Manoel Hygino
No dia do primeiro turno das eleições de 2014 no Brasil, soube-se que o ex-presidente do Haiti, Claude “Baby Doc” Duvalier, de 63 anos, falecera em decorrência de ataque cardíaco. Ele governara de 1971 até 1986, e, depois de um exílio de 25 anos na França, regressou à pátria em 2011.
Herdeiro do pai, o ditador François Duvalier, Baby Doc nasceu em Porto Príncipe em 3 de julho de 1951, tornando-se o 41º presidente do país, aos 19 anos. No cargo escapou de atentados e enfrentou dura oposição, natural contra quem se preocupava principalmente com motos de alto custo e carros de luxo. Após 15 anos de palácio, foi posto para fora.
Sair do Haiti foi um grande desafio: nenhum país se dispunha a oferecer-lhe asilo e à esposa Michelle. Retirar o casal se transformou em operação de guerra, por se temer que opositores interceptassem a viagem. Chegando ao aeroporto, com grande atraso, Baby e senhora desceram, alegres, de uma BMW prateada, após se despedirem dos amigos em uma noitada regada a champanhe.
Carlos Taquari observa que o casal embarcou com apenas duas valises, nas quais estava a fabulosa coleção de joias de Michelle. Outros bens – pratarias, louças e tapeçarias – já tinham ido para a Côte D’Azur em avião da Força Aérea do Haiti. Em bancos norte-americanos, suíços e de mais cinco países da Europa, estavam depositados em torno de US$ 400 milhões. Tudo conquistado em apenas três décadas à frente do país mais pobre do continente, onde a grande maioria da população lutava para não morrer de fome.
Longe da América, não foi suave a vida do casal, até porque os dois irmãos de Michelle tinham de arrumar moças, trazidas do Haiti, para “distrair” o esposo, já envolvido em problemas com o fisco. Depois de muito ameaçar o marido, a ex-primeira-dama mudou-se para Paris com um amante e grande parte do dinheiro.

- **DADOS FORNECIDOS**:
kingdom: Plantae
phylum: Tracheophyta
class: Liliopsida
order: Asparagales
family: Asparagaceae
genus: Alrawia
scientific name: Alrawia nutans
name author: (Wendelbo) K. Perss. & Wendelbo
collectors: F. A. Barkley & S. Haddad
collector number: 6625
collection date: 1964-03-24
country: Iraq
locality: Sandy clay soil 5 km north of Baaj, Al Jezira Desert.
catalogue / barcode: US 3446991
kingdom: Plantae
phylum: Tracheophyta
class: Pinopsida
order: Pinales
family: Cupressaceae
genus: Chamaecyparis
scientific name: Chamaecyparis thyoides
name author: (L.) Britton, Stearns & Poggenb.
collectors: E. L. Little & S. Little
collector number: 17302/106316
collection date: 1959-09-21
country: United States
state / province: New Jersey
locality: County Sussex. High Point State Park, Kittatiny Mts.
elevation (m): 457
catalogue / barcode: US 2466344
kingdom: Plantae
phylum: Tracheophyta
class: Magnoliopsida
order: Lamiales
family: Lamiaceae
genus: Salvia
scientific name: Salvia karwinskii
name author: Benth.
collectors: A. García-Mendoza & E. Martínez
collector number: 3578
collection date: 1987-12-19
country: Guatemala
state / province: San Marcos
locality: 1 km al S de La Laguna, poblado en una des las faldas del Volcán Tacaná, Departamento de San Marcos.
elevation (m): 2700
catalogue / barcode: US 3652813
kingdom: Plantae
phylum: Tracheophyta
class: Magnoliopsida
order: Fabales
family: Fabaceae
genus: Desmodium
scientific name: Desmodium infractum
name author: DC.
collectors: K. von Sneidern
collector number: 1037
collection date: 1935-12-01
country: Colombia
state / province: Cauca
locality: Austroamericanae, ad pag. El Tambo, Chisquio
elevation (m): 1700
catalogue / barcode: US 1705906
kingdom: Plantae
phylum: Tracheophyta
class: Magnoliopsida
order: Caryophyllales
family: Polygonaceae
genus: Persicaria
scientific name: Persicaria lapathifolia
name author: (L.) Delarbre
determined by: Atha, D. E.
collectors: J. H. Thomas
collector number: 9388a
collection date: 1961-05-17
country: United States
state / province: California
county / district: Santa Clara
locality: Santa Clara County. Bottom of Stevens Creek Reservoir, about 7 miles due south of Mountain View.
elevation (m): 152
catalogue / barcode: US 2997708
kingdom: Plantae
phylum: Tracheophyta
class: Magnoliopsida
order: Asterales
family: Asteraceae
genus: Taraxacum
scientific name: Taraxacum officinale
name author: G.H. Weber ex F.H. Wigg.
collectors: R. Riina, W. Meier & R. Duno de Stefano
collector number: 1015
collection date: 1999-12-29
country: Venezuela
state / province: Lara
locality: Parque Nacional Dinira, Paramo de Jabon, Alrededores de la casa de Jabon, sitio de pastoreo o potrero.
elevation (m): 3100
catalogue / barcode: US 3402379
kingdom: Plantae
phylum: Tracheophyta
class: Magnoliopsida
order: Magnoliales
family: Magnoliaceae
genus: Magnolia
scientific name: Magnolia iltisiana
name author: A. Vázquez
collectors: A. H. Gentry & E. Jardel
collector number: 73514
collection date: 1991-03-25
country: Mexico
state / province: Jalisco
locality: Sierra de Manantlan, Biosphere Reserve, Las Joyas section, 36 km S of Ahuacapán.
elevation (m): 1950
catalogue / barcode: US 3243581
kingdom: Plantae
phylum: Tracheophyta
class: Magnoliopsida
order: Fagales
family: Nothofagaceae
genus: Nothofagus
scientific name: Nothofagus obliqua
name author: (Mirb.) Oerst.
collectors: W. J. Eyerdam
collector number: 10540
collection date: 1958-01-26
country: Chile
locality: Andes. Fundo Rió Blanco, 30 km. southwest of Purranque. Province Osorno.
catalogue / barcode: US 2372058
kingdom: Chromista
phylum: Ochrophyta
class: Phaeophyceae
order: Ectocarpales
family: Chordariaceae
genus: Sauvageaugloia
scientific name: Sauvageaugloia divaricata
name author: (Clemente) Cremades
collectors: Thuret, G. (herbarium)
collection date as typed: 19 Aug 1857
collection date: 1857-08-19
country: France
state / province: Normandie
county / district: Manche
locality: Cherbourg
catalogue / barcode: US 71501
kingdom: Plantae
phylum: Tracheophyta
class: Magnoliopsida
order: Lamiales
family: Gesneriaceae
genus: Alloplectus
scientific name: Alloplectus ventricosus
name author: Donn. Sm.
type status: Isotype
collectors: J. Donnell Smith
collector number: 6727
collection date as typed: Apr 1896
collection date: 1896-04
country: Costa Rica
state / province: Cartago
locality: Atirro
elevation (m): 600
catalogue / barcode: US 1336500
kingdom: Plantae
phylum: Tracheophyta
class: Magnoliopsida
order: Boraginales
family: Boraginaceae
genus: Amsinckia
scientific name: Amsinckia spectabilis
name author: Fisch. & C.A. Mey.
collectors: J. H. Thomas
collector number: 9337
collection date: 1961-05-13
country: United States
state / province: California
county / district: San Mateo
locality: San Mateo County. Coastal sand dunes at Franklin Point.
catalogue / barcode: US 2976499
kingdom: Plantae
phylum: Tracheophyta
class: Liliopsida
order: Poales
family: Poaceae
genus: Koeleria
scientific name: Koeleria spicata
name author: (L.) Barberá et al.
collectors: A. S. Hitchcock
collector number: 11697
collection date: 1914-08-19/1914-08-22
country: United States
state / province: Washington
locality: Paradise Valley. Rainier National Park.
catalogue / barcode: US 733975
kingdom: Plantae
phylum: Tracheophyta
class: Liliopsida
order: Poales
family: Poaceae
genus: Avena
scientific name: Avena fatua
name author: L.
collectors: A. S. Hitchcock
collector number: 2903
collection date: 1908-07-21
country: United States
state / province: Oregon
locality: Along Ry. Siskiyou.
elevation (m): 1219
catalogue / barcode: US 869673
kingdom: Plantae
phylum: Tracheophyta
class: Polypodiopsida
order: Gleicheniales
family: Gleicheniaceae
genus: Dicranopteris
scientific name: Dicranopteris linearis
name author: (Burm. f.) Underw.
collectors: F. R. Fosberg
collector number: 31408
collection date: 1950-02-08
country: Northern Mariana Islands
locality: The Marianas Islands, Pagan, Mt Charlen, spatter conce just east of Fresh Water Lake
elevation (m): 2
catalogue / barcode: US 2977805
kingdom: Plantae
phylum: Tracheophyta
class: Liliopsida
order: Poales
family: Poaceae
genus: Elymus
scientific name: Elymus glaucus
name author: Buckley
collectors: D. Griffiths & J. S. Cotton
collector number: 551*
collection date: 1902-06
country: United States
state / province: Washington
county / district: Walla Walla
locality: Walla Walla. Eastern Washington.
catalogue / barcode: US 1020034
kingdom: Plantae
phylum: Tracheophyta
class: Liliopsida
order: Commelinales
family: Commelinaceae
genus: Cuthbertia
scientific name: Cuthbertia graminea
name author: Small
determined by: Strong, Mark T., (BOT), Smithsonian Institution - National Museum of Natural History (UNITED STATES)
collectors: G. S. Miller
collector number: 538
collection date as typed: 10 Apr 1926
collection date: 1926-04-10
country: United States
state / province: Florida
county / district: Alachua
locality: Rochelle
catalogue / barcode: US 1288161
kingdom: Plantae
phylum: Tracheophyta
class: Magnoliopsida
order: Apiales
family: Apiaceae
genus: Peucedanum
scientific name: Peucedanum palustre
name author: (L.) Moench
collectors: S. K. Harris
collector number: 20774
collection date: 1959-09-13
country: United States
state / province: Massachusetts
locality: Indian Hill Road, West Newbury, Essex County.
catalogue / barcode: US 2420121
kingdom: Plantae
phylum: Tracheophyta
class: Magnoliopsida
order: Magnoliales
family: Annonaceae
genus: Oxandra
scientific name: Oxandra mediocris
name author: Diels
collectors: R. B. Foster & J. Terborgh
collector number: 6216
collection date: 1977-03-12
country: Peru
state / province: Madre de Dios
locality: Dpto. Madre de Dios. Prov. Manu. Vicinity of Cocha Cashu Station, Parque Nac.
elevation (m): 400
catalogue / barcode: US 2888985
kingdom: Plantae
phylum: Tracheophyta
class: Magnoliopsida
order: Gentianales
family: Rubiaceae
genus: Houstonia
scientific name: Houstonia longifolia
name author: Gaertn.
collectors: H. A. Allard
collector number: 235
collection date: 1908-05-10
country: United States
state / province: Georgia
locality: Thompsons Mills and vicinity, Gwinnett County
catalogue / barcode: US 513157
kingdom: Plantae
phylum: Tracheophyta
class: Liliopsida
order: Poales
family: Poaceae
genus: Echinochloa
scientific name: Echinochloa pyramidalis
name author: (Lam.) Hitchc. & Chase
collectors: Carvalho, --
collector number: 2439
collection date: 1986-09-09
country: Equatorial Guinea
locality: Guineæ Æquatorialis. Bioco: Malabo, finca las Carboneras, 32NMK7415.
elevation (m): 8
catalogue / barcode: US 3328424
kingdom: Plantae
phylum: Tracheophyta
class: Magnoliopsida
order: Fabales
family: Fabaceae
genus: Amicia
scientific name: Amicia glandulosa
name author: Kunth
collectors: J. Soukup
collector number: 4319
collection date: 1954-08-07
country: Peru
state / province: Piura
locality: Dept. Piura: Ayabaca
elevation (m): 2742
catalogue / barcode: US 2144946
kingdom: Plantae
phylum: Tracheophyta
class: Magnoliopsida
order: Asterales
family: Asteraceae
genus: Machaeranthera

- **SEU OBJETIVO**: Cite, do texto sobre Baby Doc Duvalier, tudo o que vai de "Longe da América, não" até "parte do dinheiro.", sem mudar nenhuma palavra.

- **RESULTADO**:
Longe da América, não foi suave a vida do casal, até porque os dois irmãos de Michelle tinham de arrumar moças, trazidas do Haiti, para “distrair” o esposo, já envolvido em problemas com o fisco. Depois de muito ameaçar o marido, a ex-primeira-dama mudou-se para Paris com um amante e grande parte do dinheiro.